I have a maxed out M3 Ultra. It runs quantized large open Chinese models pretty well. It's slow-ish, but since I don't use them very frequently, most of the time is waiting to the model to load from disk to RAM.

There are benchmarks on token generation speed out there for some of the large models. You can probably guess the speed for models you're interested in by comparing the sizes (mostly look at the active params).

Currently the main issue for M1-M4 is the prompt "preprocessing" speed. In practical terms, if you have a very long prompt, it's going to take a much long time to process it. IIRC it's due to lack of efficient matrix multiplication operations in the hardware, which I hear is rectified in the M5 architecture. So if you need to process long prompts, don't count on the Mac Studio, at least not with large models.

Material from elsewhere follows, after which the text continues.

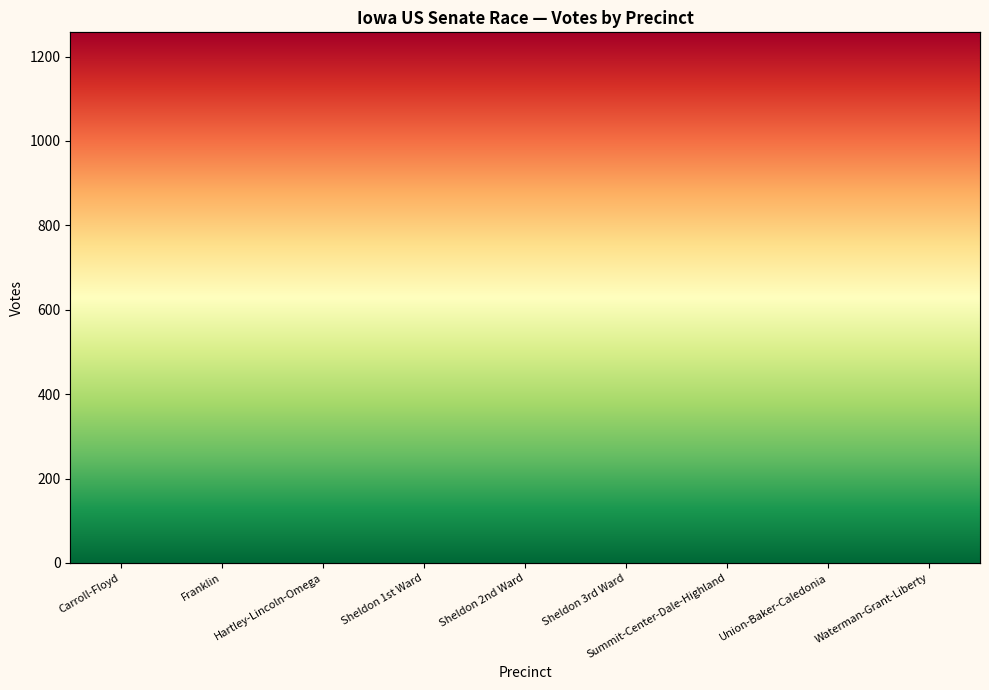

True or false: Stewart Total Votes has more than 0 points higher than both neighbors.

True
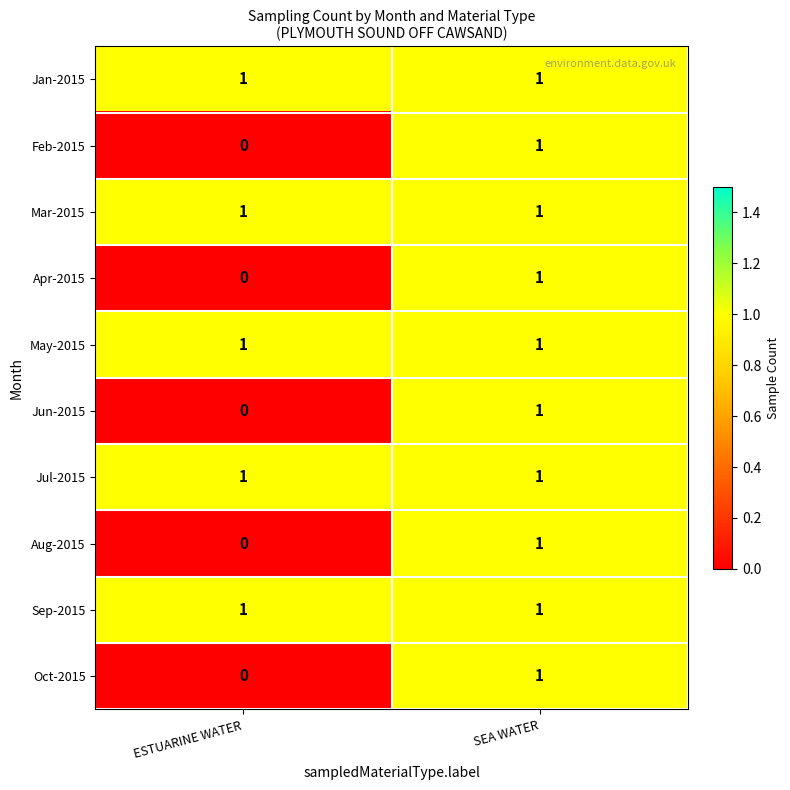

What is the total value across all series at SEA WATER?

10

So in short, if your prompts are relatively short (eg. a couple thousand tokens at most), you need/want a large model, you don't need too much scale/speed, and you need to run inference locally, then Macs are a reasonable option.

For me personally, I got my M3 Ultra somewhat due to geopolitical issues. I'm barred from accessing some of the SOTA models from the US due to where I live, and sometimes the Chinese models are not conveniently accessible either. With the hardware, they can pry DeepSeek R1, Kimi-K2, etc. from my cold dead hands lol.